- **WORK INSTRUCTION**: If a line in the data has the string "visible", please show it.

- **EXERCISE DATA**:
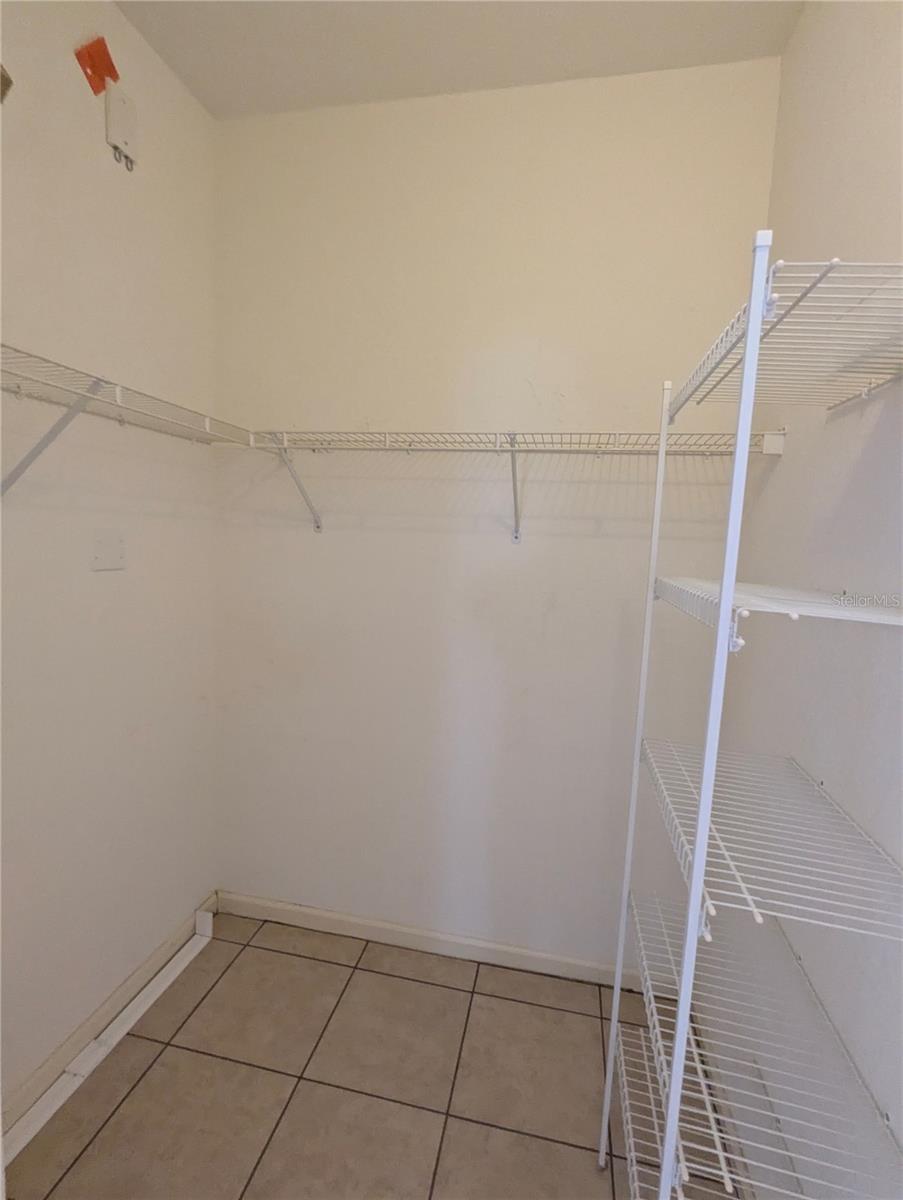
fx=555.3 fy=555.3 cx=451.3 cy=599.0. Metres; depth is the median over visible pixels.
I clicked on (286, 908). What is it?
baseboard
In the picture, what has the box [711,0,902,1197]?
right wall
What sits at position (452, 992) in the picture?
floor
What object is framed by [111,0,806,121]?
ceiling
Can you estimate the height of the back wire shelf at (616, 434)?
0.311 m
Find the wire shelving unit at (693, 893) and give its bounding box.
[598,255,902,1199]
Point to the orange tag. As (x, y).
(112, 69)
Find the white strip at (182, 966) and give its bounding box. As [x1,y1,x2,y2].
[2,915,214,1171]
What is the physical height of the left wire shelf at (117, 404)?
0.313 m
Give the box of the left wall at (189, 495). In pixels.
[0,0,220,1125]
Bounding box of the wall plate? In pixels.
[90,528,125,570]
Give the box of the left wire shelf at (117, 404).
[0,342,268,496]
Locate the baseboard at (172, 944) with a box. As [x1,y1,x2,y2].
[0,895,218,1140]
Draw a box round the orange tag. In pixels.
[73,35,119,94]
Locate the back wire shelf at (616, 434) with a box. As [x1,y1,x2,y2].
[231,426,781,535]
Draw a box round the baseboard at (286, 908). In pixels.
[216,892,640,990]
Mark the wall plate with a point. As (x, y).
(107, 550)
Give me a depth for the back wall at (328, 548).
1.89 m
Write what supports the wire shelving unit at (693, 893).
on the floor
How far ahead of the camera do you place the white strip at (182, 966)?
1.61 m
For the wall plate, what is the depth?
1.58 m
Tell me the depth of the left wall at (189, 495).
1.57 m
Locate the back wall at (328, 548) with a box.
[210,59,782,968]
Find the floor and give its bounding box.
[1,911,737,1199]
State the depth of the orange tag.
1.43 m

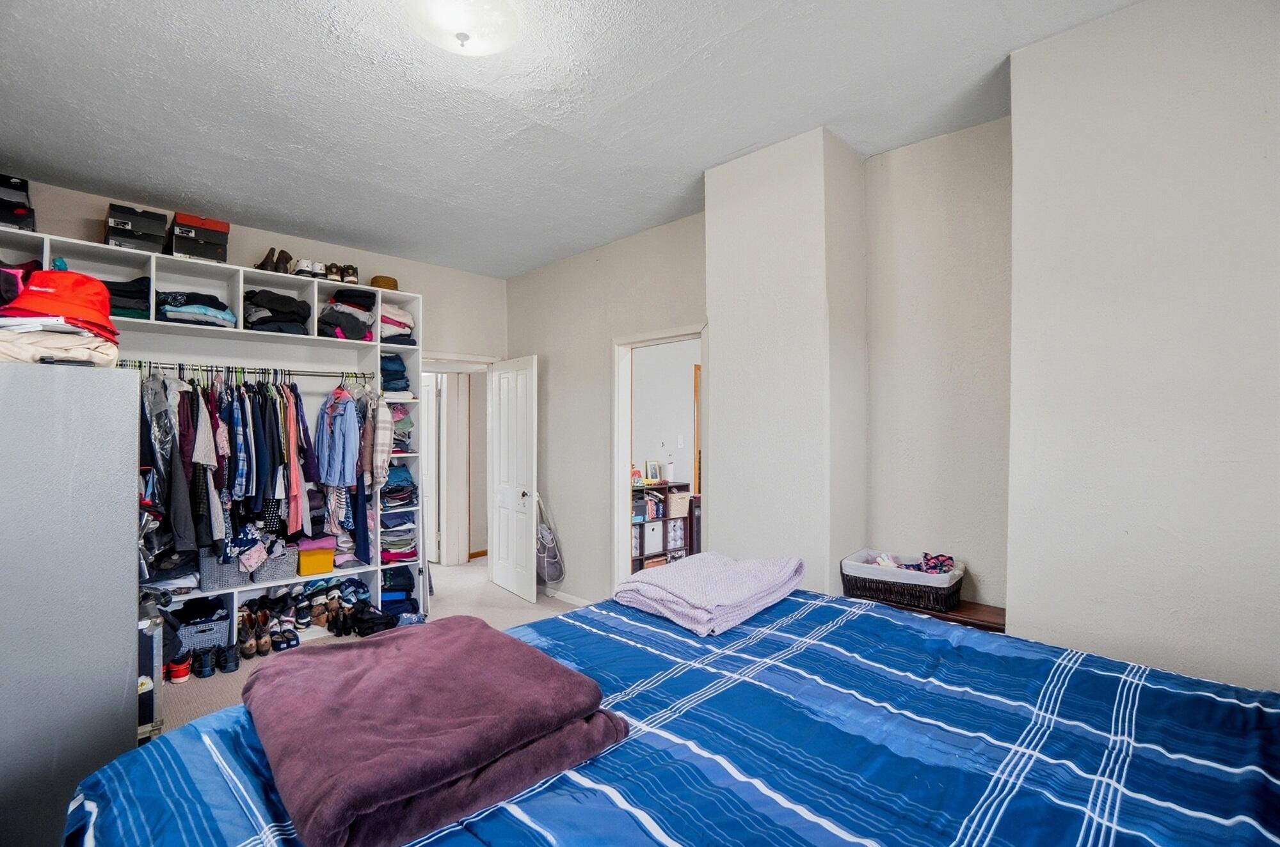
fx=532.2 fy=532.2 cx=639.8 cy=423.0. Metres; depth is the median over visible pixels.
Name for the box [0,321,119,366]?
beige cloth
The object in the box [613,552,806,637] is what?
folded blanket
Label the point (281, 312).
folded clothes
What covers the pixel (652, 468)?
picture frame
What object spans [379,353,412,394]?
folded clothes
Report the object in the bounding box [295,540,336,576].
yellow box
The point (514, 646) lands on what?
brown blanket
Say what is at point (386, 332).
folded clothes stack
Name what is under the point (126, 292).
folded clothes
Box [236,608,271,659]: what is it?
brown shoes
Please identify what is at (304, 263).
sneakers
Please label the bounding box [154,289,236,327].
folded clothes
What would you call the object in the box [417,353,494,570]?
door frame
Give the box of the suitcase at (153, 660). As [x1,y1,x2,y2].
[137,602,165,742]
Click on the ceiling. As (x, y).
(729, 149)
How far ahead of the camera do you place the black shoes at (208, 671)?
3.13 m
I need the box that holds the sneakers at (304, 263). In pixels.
[291,257,329,278]
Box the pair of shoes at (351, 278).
[325,262,360,283]
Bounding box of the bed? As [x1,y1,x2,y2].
[62,584,1279,846]
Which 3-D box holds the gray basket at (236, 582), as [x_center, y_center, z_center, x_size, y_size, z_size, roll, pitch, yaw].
[-2.672,0.926,3.473,0.273,0.222,0.326,0,0,-35]
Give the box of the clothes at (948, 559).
[872,551,956,574]
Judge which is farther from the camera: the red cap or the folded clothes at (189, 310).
the folded clothes at (189, 310)
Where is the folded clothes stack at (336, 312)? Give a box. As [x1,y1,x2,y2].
[317,288,376,340]
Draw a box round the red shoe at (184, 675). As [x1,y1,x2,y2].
[166,656,191,683]
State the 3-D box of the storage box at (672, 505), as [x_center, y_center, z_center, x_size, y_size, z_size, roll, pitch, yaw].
[0.345,0.816,5.414,0.260,0.228,0.251,0,0,44]
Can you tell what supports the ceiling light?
attached to the ceiling
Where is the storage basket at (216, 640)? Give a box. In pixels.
[174,606,231,656]
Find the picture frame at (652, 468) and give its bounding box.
[644,460,661,483]
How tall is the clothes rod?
0.051 m
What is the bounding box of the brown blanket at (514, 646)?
[240,615,627,846]
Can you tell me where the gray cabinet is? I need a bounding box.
[0,359,139,846]
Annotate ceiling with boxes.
[0,0,1141,277]
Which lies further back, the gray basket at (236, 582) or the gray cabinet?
the gray basket at (236, 582)
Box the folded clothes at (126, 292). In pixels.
[104,274,151,319]
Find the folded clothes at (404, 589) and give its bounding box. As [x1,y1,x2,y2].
[379,567,419,617]
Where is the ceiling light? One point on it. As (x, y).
(462, 35)
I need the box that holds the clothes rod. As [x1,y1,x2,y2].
[117,359,373,381]
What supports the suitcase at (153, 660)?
on the floor
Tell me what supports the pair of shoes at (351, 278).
on the closet shelving unit at (224, 591)
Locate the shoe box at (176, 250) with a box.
[168,213,230,263]
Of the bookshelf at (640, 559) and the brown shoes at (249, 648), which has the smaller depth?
the brown shoes at (249, 648)
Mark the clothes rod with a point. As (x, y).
(299, 371)
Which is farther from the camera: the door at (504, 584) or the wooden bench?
the door at (504, 584)
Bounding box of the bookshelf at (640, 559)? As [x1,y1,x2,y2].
[630,481,696,572]
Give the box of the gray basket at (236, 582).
[198,547,250,591]
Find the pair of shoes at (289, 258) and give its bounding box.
[254,245,293,272]
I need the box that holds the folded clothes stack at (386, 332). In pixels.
[378,301,415,345]
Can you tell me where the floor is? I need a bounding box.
[150,554,584,739]
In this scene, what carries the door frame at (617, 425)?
in the back wall
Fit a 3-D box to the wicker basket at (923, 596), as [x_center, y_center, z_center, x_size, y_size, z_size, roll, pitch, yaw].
[1.227,0.725,2.500,0.486,0.186,0.323,0,0,44]
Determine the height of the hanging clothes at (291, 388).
1.188 m
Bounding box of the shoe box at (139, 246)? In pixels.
[104,202,168,252]
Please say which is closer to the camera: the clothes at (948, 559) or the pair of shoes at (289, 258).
the clothes at (948, 559)
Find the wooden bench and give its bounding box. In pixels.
[848,590,1006,633]
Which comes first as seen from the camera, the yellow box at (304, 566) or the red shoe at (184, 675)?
the red shoe at (184, 675)
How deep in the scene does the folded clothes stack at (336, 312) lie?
3.87 m
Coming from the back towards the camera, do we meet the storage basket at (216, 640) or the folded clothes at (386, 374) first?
the folded clothes at (386, 374)
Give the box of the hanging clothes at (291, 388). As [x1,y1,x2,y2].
[135,365,385,581]
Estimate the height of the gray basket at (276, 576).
0.202 m
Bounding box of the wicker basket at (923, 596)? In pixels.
[840,549,964,612]
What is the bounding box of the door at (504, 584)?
[487,354,539,602]
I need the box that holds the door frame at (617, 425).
[611,323,707,592]
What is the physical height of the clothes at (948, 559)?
0.129 m
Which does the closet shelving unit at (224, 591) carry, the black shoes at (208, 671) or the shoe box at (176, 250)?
the shoe box at (176, 250)
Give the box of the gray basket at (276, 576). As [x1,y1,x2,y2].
[254,544,299,585]
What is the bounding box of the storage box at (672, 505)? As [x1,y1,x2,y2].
[666,489,691,518]
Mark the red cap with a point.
(66, 312)
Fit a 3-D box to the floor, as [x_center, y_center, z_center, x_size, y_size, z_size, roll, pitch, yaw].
[-0.715,1.511,2.808,5.797,0.106,4.661,0,0,44]
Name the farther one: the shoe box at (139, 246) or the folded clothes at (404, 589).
the folded clothes at (404, 589)
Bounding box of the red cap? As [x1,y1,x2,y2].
[0,266,119,343]
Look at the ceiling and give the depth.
2.25 m
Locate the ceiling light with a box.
[407,0,518,56]
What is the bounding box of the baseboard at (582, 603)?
[544,586,595,606]
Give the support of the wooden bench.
on the floor
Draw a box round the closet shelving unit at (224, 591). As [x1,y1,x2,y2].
[0,229,421,650]
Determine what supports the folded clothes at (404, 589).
in the closet shelving unit at (224, 591)
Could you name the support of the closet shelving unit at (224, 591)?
on the floor
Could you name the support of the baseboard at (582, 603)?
attached to the back wall
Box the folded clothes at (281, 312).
[241,287,311,334]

- **ANSWER TO THIS TASK**:
fx=555.3 fy=555.3 cx=451.3 cy=599.0. Metres; depth is the median over visible pixels.
fx=532.2 fy=532.2 cx=639.8 cy=423.0. Metres; depth is the median over visible pixels.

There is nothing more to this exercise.